Family Skeletons

The purpose of this blog is quite simple. I hope that by sharing stories and personal essays about my family –and perhaps yours if you care to participate- we can all learn more about where we came from. By doing that, maybe we handle our present day problems in a manner that will enable us to become better people.

Monday, May 05, 2008

It Was Only A Nail In The Foot.

If the story of my grandfather’s ambush and my mother’s malaria doesn’t give you some idea of just how tough everyone was in Mississippi during the early 1900s, this espisode should settle the question.

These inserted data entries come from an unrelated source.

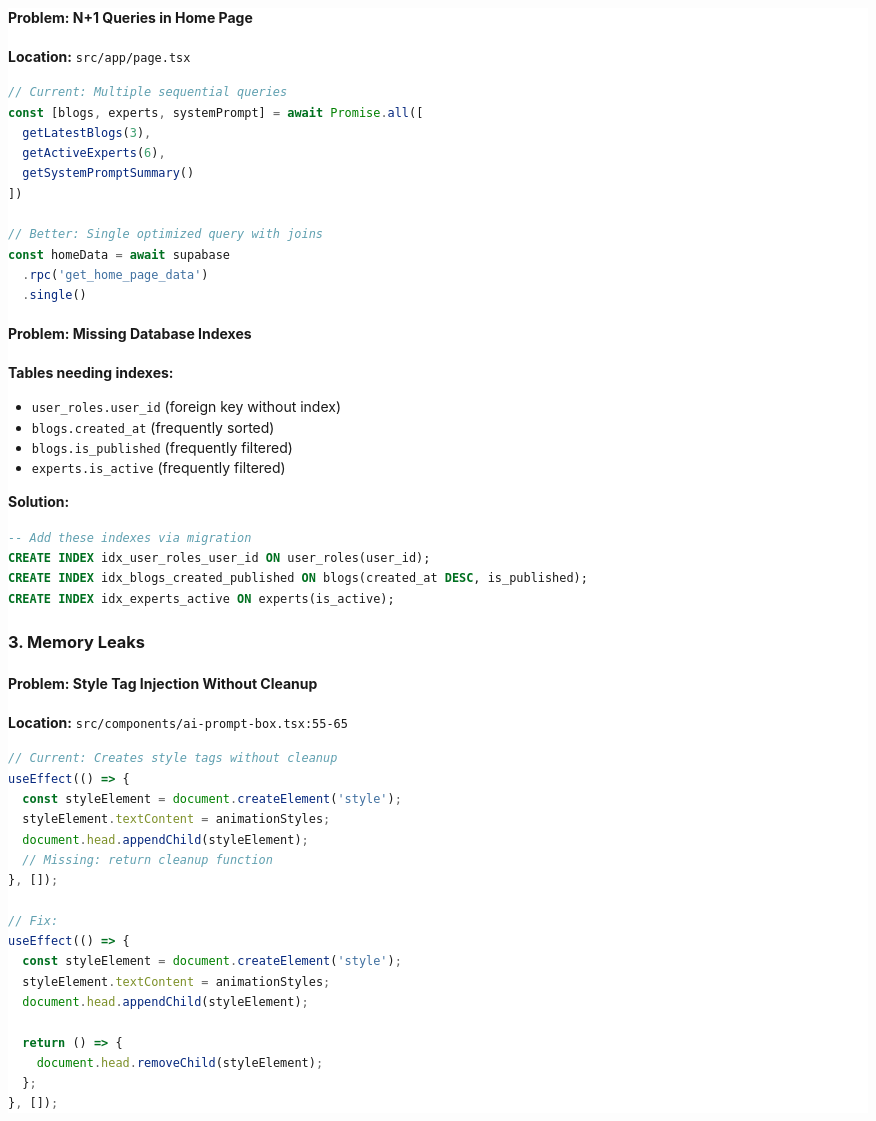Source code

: #### Problem: N+1 Queries in Home Page
**Location:** `src/app/page.tsx`
```typescript
// Current: Multiple sequential queries
const [blogs, experts, systemPrompt] = await Promise.all([
  getLatestBlogs(3),
  getActiveExperts(6), 
  getSystemPromptSummary()
])

// Better: Single optimized query with joins
const homeData = await supabase
  .rpc('get_home_page_data')
  .single()
```

#### Problem: Missing Database Indexes
**Tables needing indexes:**
- `user_roles.user_id` (foreign key without index)
- `blogs.created_at` (frequently sorted)
- `blogs.is_published` (frequently filtered)
- `experts.is_active` (frequently filtered)

**Solution:**
```sql
-- Add these indexes via migration
CREATE INDEX idx_user_roles_user_id ON user_roles(user_id);
CREATE INDEX idx_blogs_created_published ON blogs(created_at DESC, is_published);
CREATE INDEX idx_experts_active ON experts(is_active);
```

### 3. Memory Leaks

#### Problem: Style Tag Injection Without Cleanup
**Location:** `src/components/ai-prompt-box.tsx:55-65`
```typescript
// Current: Creates style tags without cleanup
useEffect(() => {
  const styleElement = document.createElement('style');
  styleElement.textContent = animationStyles;
  document.head.appendChild(styleElement);
  // Missing: return cleanup function
}, []);

// Fix:
useEffect(() => {
  const styleElement = document.createElement('style');
  styleElement.textContent = animationStyles;
  document.head.appendChild(styleElement);
  
  return () => {
    document.head.removeChild(styleElement);
  };
}, []);
```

When they lived on a farm in Amory (Didn’t own it. Rented it as far as I know. Sharecropping doesn’t make sense because my grandfather was a very poor farmer, according to my mother.), they had a few cows. As cows do so frequently, theirs tended to disappear. I don’t know the entire reason, but my mother, who was somewhere around 8 or 9 at the time, was told to go check on a particular cow. Between the house and cow was probably several acres of land and a few gates. On the way to check on the cow, or possibly on her way back, my mother stepped on a 2’ x 4’ that had a spike sticking out of it. The piece with the nail was probably two or three feet long.

At any rate, it wasn’t enough to step on the board. I know, you’re already ahead of me. That’s right, she stepped square on the nail, driving it up under the ball of her foot. Well, as she told it, she sat down and worked on pulling the nail out. Nothing doing. It was stuck fast. So, she did the only thing she could do. Made her way back to the house, dragging the board with her. Along the way, she duitifully opened AND closed every gate she went thru. Had to. She’d have gotten a whipping if she hadn’t.

When she got to the house, Roxie (her mother) spent some time working on the board and finally managed to pull the nail out of my mother’s foot...along with a chunk of flesh surrounding the nail. Did they call a doctor? Nope. Poured coal oil on it and that was it. No doctor, no tetnus shot (tetnus shots didn’t exist), no stitches.

According to my mother, she got over it without any further attention. Sustain that kind of injury today and you’d wind up with an ambulance, hospital operating room (or emergency room at the very least), anesthetic, sterile cloths, latex gloves, blood workup, eight or ten stitches, possibly a skin graft, followup doctor’s appointments and counseling to help you deal with the emotional trauma.

Back then they jerked the nail out while you were laying in the yard, soaked the open wound in coal oil and told you to quit crying. By the next day, you were running barefoot in the dirt and never gave a thought to infection ...which you didn’t get in the first place.

And we think we’re tough? Not a chance.